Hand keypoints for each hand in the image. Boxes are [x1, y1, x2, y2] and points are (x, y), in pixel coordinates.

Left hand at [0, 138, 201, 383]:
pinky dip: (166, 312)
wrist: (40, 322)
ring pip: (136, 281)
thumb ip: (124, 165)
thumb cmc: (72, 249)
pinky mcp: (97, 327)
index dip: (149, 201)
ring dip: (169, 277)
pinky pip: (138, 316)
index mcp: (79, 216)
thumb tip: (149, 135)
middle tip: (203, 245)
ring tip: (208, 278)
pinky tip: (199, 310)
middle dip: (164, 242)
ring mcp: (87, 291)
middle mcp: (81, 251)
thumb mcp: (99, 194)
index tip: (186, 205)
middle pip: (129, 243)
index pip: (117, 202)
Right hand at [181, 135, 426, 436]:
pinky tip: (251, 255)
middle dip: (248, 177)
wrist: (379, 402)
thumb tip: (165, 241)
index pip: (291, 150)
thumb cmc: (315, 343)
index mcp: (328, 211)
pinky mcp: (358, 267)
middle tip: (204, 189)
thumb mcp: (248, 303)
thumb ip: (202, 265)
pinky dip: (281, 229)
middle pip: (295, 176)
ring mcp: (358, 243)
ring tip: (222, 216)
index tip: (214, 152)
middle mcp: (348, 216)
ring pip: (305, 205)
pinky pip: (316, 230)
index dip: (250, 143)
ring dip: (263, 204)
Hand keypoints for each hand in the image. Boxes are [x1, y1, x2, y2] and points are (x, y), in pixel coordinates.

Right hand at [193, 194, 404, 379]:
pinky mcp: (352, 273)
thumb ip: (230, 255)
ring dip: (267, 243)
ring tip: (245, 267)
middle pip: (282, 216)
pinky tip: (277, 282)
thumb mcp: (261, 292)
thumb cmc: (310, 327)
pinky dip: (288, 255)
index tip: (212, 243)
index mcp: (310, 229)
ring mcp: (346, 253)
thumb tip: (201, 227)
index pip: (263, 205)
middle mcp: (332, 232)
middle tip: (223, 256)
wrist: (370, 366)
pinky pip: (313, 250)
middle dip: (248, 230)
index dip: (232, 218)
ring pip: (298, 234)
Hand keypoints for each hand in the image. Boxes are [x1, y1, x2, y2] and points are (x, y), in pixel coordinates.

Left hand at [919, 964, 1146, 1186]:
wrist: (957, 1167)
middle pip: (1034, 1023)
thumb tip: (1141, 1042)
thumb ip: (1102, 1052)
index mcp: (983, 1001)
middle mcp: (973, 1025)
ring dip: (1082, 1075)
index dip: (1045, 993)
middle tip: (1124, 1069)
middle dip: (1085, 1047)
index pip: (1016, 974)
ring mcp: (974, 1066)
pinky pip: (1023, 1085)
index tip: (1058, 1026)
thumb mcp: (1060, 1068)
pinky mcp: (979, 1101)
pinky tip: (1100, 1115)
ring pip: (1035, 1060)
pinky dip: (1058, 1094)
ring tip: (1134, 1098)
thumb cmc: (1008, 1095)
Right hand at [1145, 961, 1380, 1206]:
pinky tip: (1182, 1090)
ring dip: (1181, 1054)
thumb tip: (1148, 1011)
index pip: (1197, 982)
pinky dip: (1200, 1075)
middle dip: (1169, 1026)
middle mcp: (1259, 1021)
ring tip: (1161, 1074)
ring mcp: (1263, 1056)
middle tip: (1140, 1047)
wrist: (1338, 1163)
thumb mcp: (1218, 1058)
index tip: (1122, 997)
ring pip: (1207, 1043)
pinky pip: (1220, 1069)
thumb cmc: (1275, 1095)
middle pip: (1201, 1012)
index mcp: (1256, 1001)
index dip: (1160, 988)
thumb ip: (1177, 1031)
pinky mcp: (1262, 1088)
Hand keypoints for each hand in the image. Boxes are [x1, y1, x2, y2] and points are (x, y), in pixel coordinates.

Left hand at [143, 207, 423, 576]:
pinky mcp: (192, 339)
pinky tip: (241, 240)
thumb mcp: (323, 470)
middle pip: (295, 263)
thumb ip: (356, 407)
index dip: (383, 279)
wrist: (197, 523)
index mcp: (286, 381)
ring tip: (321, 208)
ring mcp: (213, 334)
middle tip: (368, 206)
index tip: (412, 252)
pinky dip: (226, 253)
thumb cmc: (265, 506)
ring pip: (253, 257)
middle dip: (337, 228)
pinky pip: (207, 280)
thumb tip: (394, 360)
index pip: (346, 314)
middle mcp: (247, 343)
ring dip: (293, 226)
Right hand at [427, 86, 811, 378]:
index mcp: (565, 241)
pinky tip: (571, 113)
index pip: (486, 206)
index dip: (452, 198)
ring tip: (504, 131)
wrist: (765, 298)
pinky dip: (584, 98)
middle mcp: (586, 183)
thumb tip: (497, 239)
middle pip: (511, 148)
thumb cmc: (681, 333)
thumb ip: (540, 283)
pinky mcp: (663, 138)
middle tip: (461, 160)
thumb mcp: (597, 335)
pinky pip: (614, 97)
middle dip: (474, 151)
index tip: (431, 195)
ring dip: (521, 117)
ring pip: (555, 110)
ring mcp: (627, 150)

**Work task**
What you write must match the material above exactly and in full.

**Your response**
Hand keypoints for each hand in the image. Boxes are [x1, y1, x2, y2] and points are (x, y), in pixel coordinates.

Left hand at [0, 138, 201, 383]:
pinky dip: (166, 312)
wrist: (40, 322)
ring pip: (136, 281)
thumb ip: (124, 165)
thumb cmc: (72, 249)
pinky mcp: (97, 327)
index dip: (149, 201)
ring dip: (169, 277)
pinky pip: (138, 316)
index mcp: (79, 216)
thumb tip: (149, 135)
middle tip: (203, 245)
ring tip: (208, 278)
pinky tip: (199, 310)
middle dip: (164, 242)
ring mcp: (87, 291)
middle mcp: (81, 251)
thumb mcp: (99, 194)
index tip: (186, 205)
middle pip: (129, 243)
index pip: (117, 202)
Right hand at [181, 135, 426, 436]:
pinky tip: (251, 255)
middle dip: (248, 177)
wrist: (379, 402)
thumb tip: (165, 241)
index pip: (291, 150)
thumb cmc: (315, 343)
index mcp: (328, 211)
pinky mcp: (358, 267)
middle tip: (204, 189)
thumb mcp: (248, 303)
thumb ip: (202, 265)
pinky dip: (281, 229)
middle pip: (295, 176)
ring mcp: (358, 243)
ring tip: (222, 216)
index tip: (214, 152)
middle mcp: (348, 216)
ring pip: (305, 205)
pinky pip: (316, 230)
index dip: (250, 143)
ring dip: (263, 204)
Hand keypoints for each hand in the image. Boxes are [x1, y1, x2, y2] and points are (x, y), in pixel coordinates.

Right hand at [193, 194, 404, 379]:
pinky mcp: (352, 273)
thumb ip: (230, 255)
ring dip: (267, 243)
ring tip: (245, 267)
middle pip: (282, 216)
pinky tip: (277, 282)
thumb mcp: (261, 292)
thumb cmc: (310, 327)
pinky dip: (288, 255)
index tip: (212, 243)
index mcp: (310, 229)
ring mcp: (346, 253)
thumb tip: (201, 227)
index pip: (263, 205)
middle mcp: (332, 232)
middle tip: (223, 256)
wrist: (370, 366)
pinky pip: (313, 250)
middle dip: (248, 230)
index dip: (232, 218)
ring pip: (298, 234)
Hand keypoints for each hand in the image. Boxes are [x1, y1, x2, y2] and points are (x, y), in pixel coordinates.

Left hand at [919, 964, 1146, 1186]:
wrist: (957, 1167)
middle pip: (1034, 1023)
thumb tip: (1141, 1042)
thumb ip: (1102, 1052)
index mcp: (983, 1001)
middle mcp: (973, 1025)
ring dip: (1082, 1075)
index dip: (1045, 993)
middle tip: (1124, 1069)
middle dip: (1085, 1047)
index pip: (1016, 974)
ring mcp: (974, 1066)
pinky pip: (1023, 1085)
index tip: (1058, 1026)
thumb mcp: (1060, 1068)
pinky mcp: (979, 1101)
pinky tip: (1100, 1115)
ring pip: (1035, 1060)
pinky dip: (1058, 1094)
ring tip: (1134, 1098)
thumb cmc: (1008, 1095)
Right hand at [1145, 961, 1380, 1206]:
pinky tip: (1182, 1090)
ring dip: (1181, 1054)
thumb tip: (1148, 1011)
index pip: (1197, 982)
pinky dip: (1200, 1075)
middle dip: (1169, 1026)
middle mcp: (1259, 1021)
ring tip: (1161, 1074)
ring mcp: (1263, 1056)
middle tip: (1140, 1047)
wrist: (1338, 1163)
thumb mcp: (1218, 1058)
index tip: (1122, 997)
ring pip: (1207, 1043)
pinky pip: (1220, 1069)
thumb cmc: (1275, 1095)
middle pip: (1201, 1012)
index mcp: (1256, 1001)
index dip: (1160, 988)
thumb ip: (1177, 1031)
pinky mcp: (1262, 1088)
Hand keypoints for each hand in the image. Boxes are [x1, y1, x2, y2] and points are (x, y), in pixel coordinates.

Left hand at [143, 207, 423, 576]:
pinky mcp: (192, 339)
pinky tip: (241, 240)
thumb mcp: (323, 470)
middle pip: (295, 263)
thumb ip: (356, 407)
index dip: (383, 279)
wrist: (197, 523)
index mcp: (286, 381)
ring tip: (321, 208)
ring mcp: (213, 334)
middle tip: (368, 206)
index tip: (412, 252)
pinky dip: (226, 253)
thumb cmc: (265, 506)
ring pip: (253, 257)
middle dip: (337, 228)
pinky pip: (207, 280)
thumb tip: (394, 360)
index pip: (346, 314)
middle mcp: (247, 343)
ring dip: (293, 226)
Right hand at [427, 86, 811, 378]:
index mcp: (565, 241)
pinky tip: (571, 113)
index pip: (486, 206)
index dip: (452, 198)
ring tip: (504, 131)
wrist: (765, 298)
pinky dip: (584, 98)
middle mcp: (586, 183)
thumb tip: (497, 239)
middle pip: (511, 148)
thumb cmc: (681, 333)
thumb ip: (540, 283)
pinky mcp: (663, 138)
middle tip: (461, 160)
thumb mcp: (597, 335)
pinky pip: (614, 97)
middle dip: (474, 151)
index tip: (431, 195)
ring dip: (521, 117)
ring pip: (555, 110)
ring mcp: (627, 150)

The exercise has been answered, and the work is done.